WHEELING - The Leukemia & Lymphoma Society will once again "light the night" - carrying illuminated balloons as symbols of hope against the ravages of blood cancers - in a 1.5-mile non-competitive, rain-or-shine evening walk around the track at Wheeling Jesuit University on April 17.
Wheeling Hospital will once again sponsor the event, and Chief Executive Officer Ronald Violi is the event's honorary chairman. Registration, food and pre-walk activities begin at 5:30 p.m. in the McDonough Center. There will be a brief program at 7 p.m., and the walk will begin at 7:30 p.m.
This year, the event is being coordinated by Wheeling resident Shaunna Dunder Hershberger. In her role as campaign coordinator with the Leukemia & Lymphoma Society, Western Pa. and W.Va. branch, Hershberger is responsible for recruiting and retaining donors, teams, volunteers and committee members for the walk, as well as handling all logistics regarding the walk. In addition, she will help bring more awareness to the walk by attending events and networking.
Hershberger, a four-time survivor of Hodgkin's lymphoma, is excited about her new role.
"This is a cause very near and dear to my heart, and I'm very excited about this new position," she said. "I honestly believe that I'm still here so I can share my experience and help others facing the same challenge."
The Light the Night Walk is a national fundraising campaign aimed at attracting participants of all ages and abilities to reach out to friends, family and co-workers to raise funds to fight blood cancers.
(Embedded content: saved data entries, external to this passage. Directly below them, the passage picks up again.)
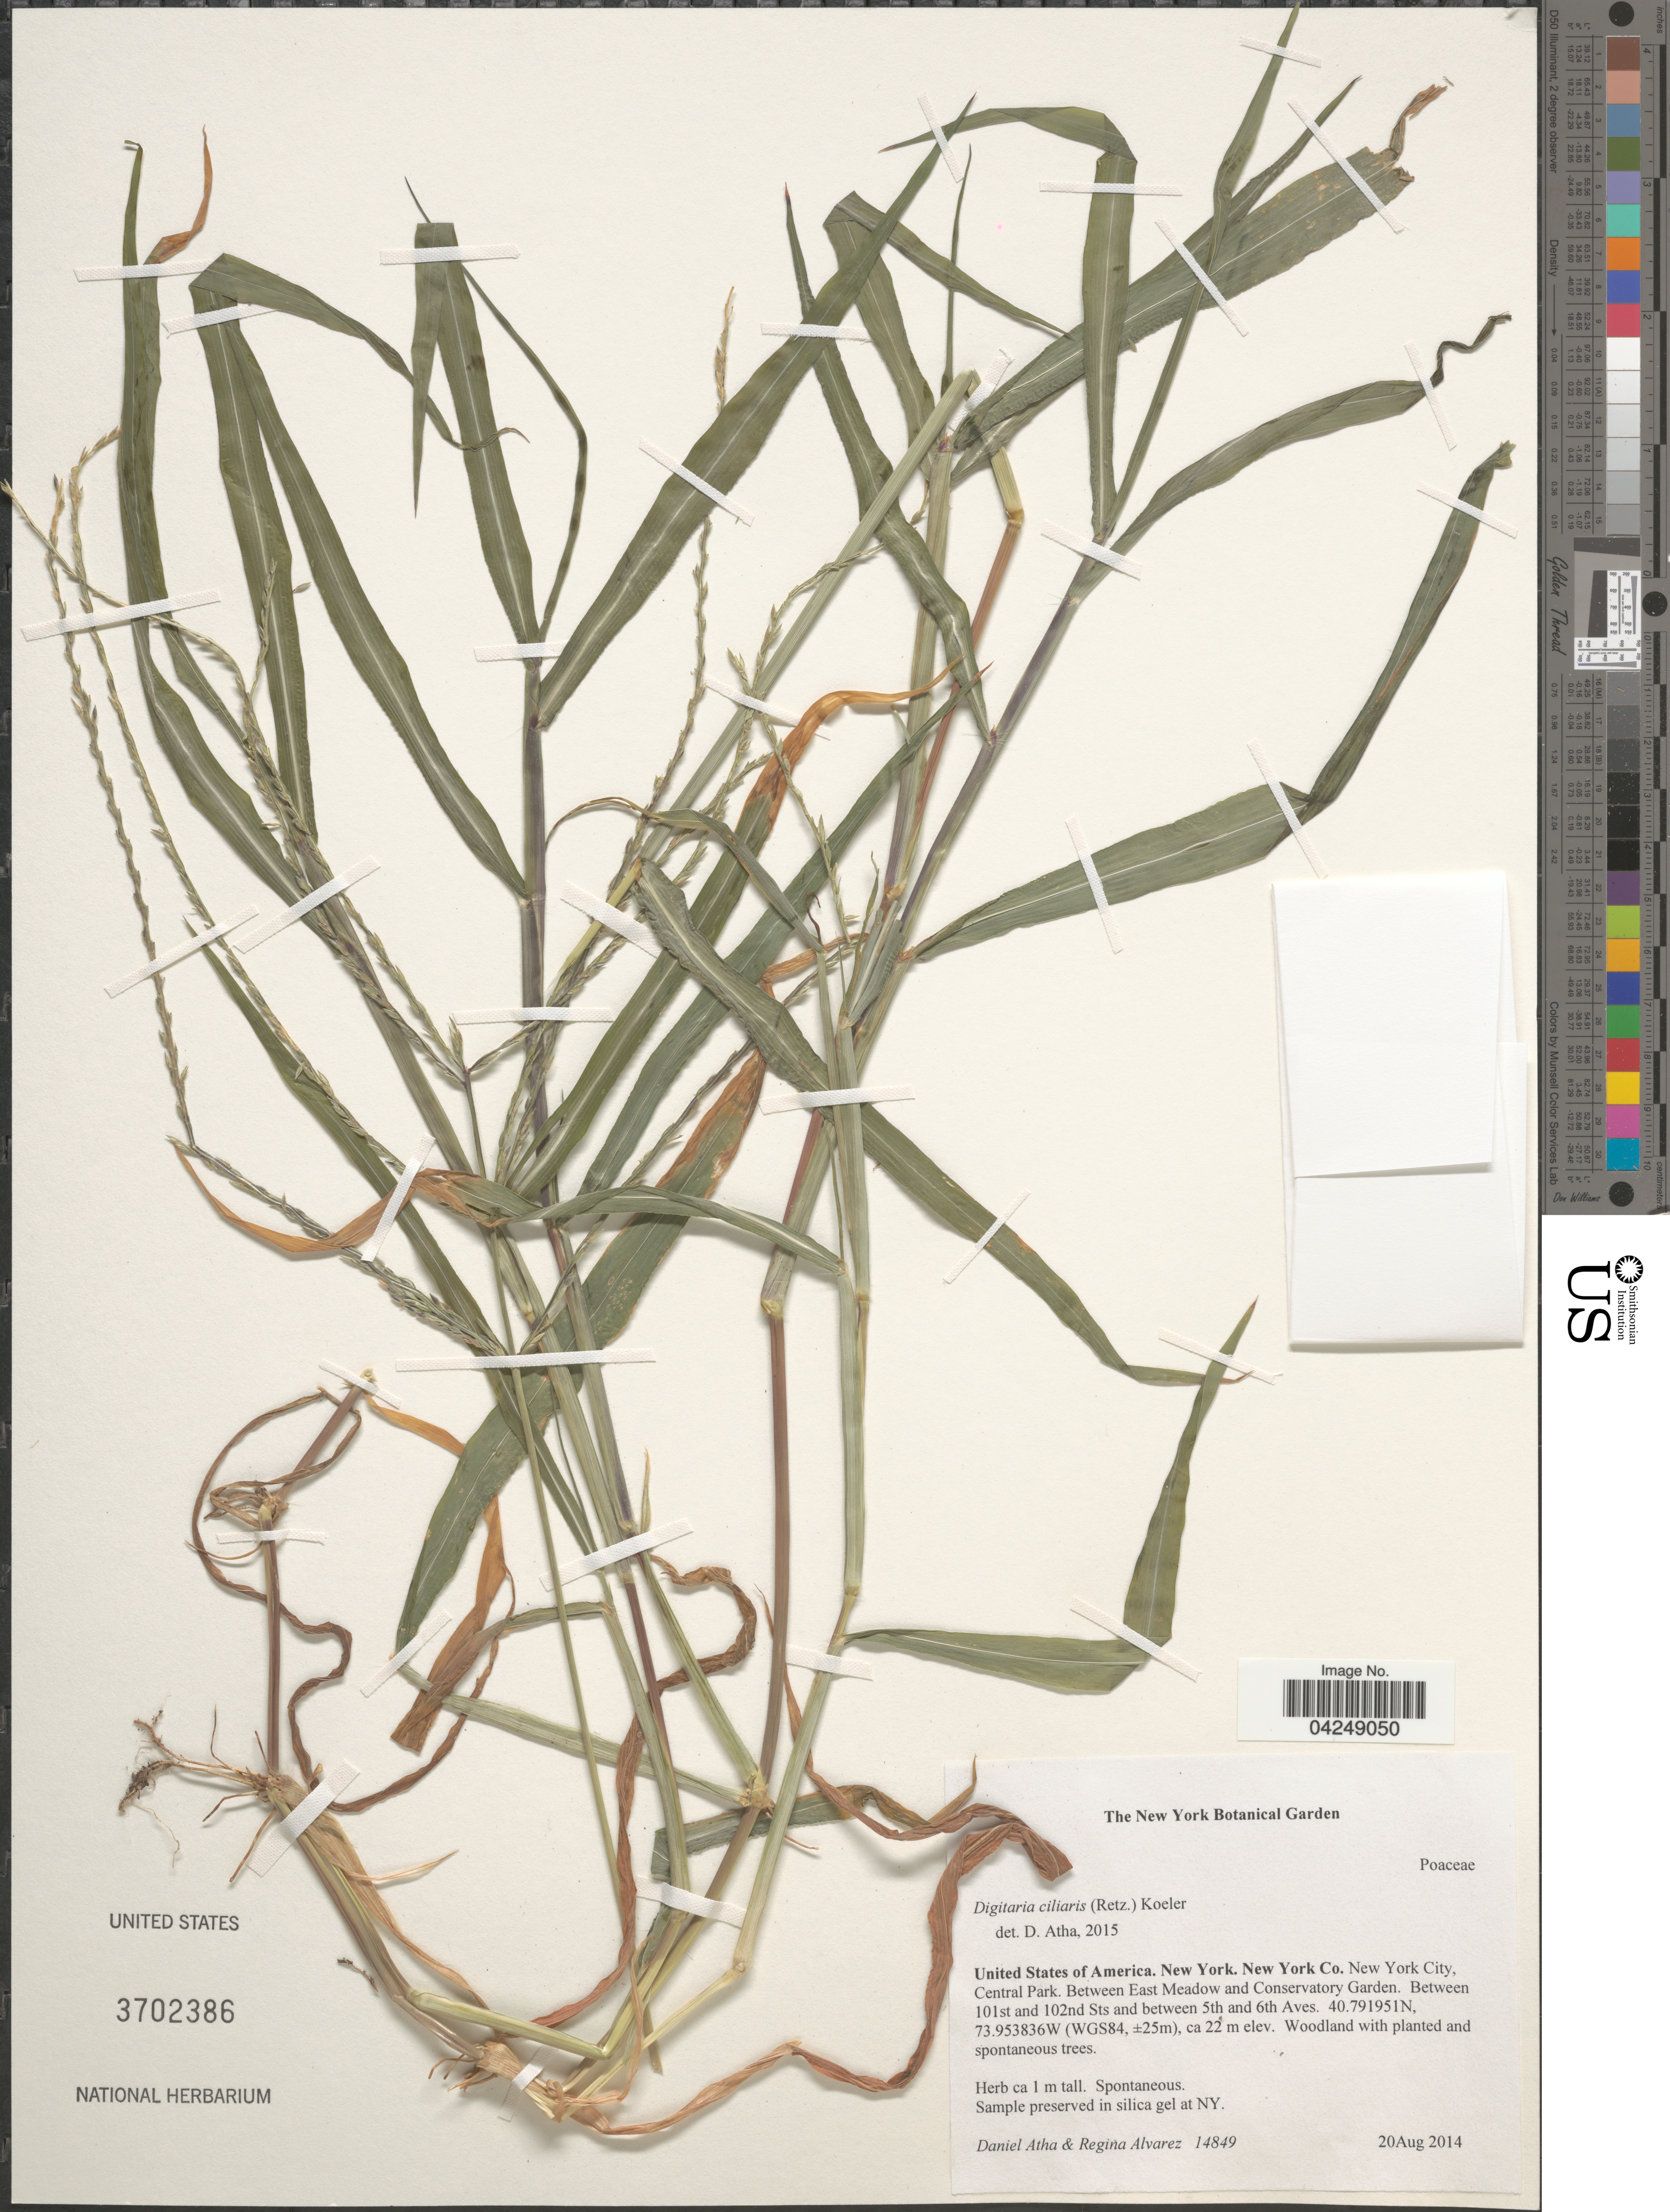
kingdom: Plantae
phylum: Tracheophyta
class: Liliopsida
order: Poales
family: Poaceae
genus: Digitaria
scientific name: Digitaria ciliaris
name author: (Retz.) Koeler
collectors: D. Atha & R. Álvarez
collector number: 14849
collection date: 2014-08-20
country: United States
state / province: New York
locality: New York Co. New York City, Central Park. Between East Meadow and Conservatory Garden. Between 101st and 102nd Sts and between 5th and 6th Aves. (WGS84, ±25m).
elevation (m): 22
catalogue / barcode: US 3702386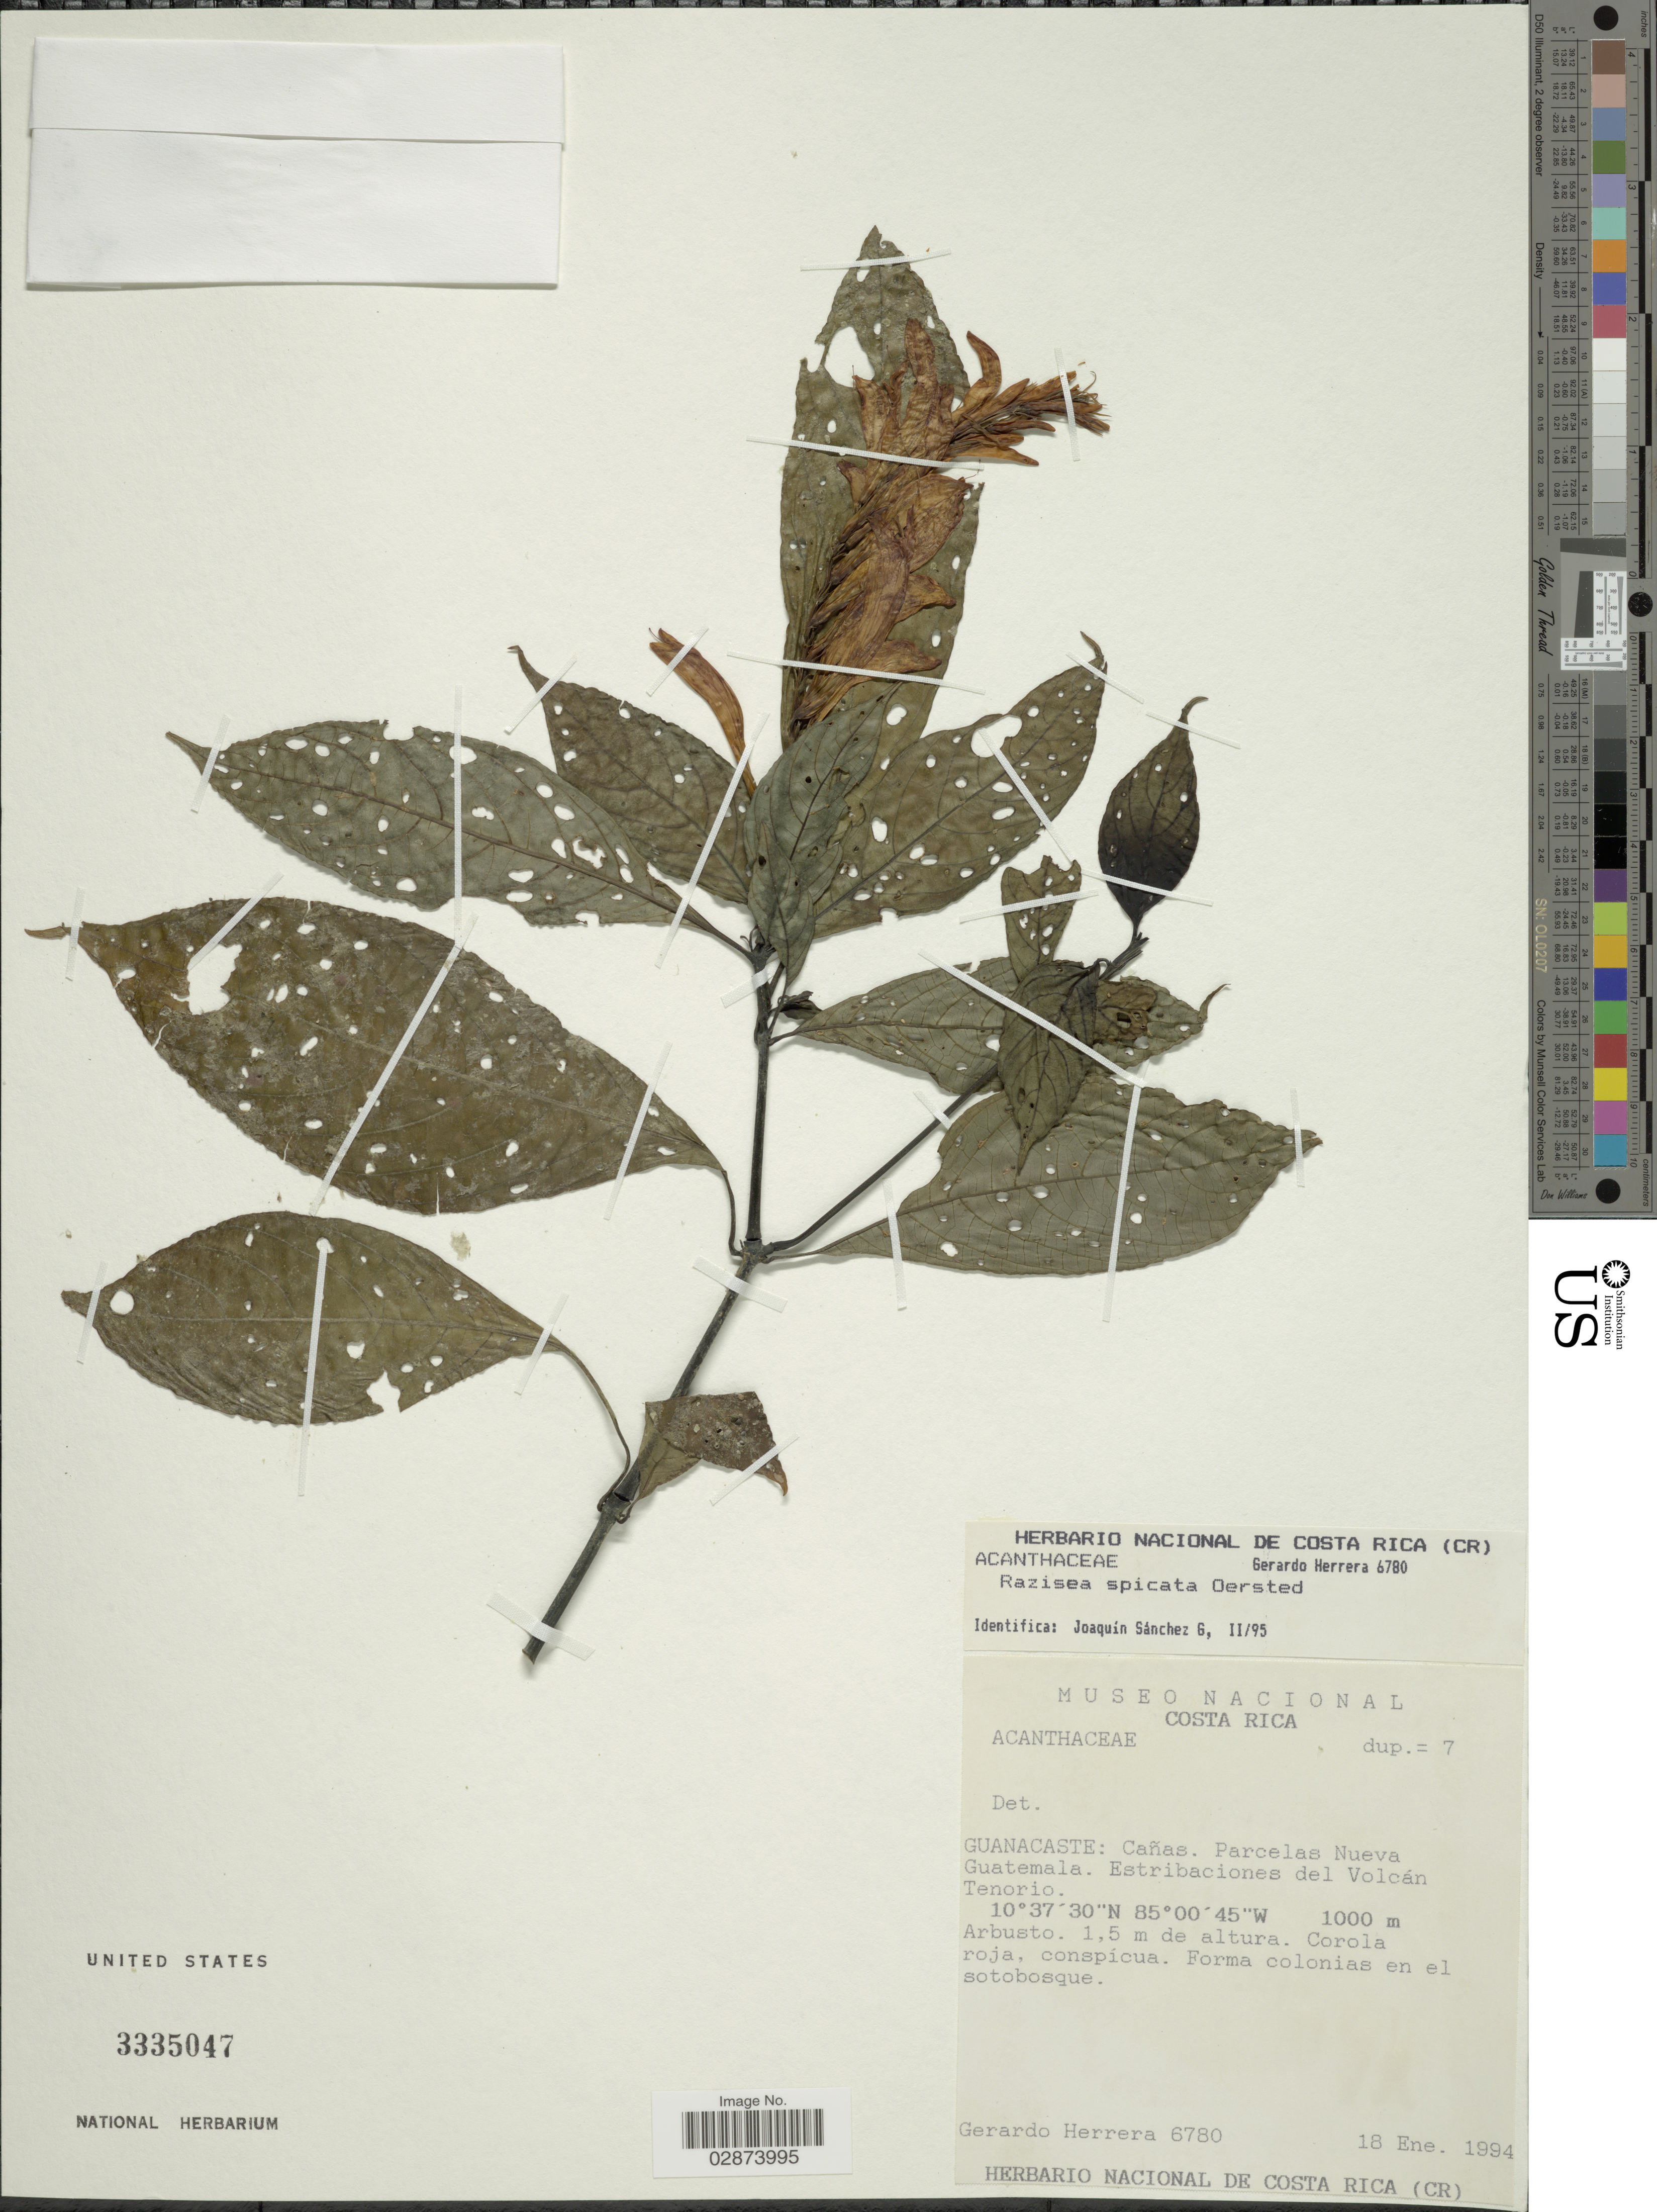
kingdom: Plantae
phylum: Tracheophyta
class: Magnoliopsida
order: Lamiales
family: Acanthaceae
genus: Razisea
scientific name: Razisea spicata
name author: Oerst.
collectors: G. Herrera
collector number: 6780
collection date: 1994-01-18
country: Costa Rica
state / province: Guanacaste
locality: Cañas. Parcelas Nueva Guatemala. Estribaciones del Volcán Tenorio.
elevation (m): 1000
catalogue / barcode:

All funds raised support the Leukemia & Lymphoma Society's mission to cure leukemia, lymphoma, Hodgkin's lymphoma and myeloma, and to improve the quality of life for patients and their families.
In 2011, the Light the Night campaign raised more than $50 million to benefit the Leukemia & Lymphoma Society's patient and research programs. The 2012 Ohio Valley Light the Night Walk raised $68,000 and involved more than 500 walkers.
The Light the Night Walk is unique in that participants raising a minimum of $25 will carry illuminated red balloons to celebrate and commemorate lives touched by cancer. Patients and cancer survivors will carry white balloons as a "light of hope" during this spectacularly illuminated parade. Special gold balloons can be carried in memory of someone lost to a blood cancer. Walkers usually participate in teams. One person, a team captain, will form or register a team, and then individual walkers can join. Any fundraising done by the group is typically split equally between all team members. Participants do not have to join a team and can walk individually; however, they are still encouraged to raise at least $25 to carry an illuminated balloon.
As a patient, Hershberger took advantage of the patient programs offered by the Leukemia & Lymphoma Society to help pay for some of her treatment related expenses. She also took part in past Light the Night Walks as both a participant and a team captain. "The Light the Night Walk is just a fun event where you can celebrate survivorship, thank your caregivers, and just enjoy a few moments away from the realities of cancer," she said. "Raising money is easy, too, especially if you don't want to plan a bake sale or traditional fundraising event. You get a personal fundraising page if you register an email address, and you can use email and social network sites to fundraise. Either way, it's worth attending. The sight of all those lighted balloons circling the track is so inspiring and is something you will always remember."
During her multi-year battle with lymphoma, Hershberger underwent extensive chemotherapy, radiation and a stem cell transplant. Her last treatment was June 2009, and she is currently three and a half years in remission.
"I just had my six-month PET scan last week, and the doctor told me there was 'nothing exciting' going on," Hershberger noted. "That's the way I like it. I don't want any scans that are full of excitement."
In addition to her duty as campaign coordinator for the Light the Night Walk, Hershberger works full-time at the Times Leader in Martins Ferry as the lifestyles editor. She resides in Wheeling with her husband, Justin, an attorney who opened his own practice in Wheeling this past November.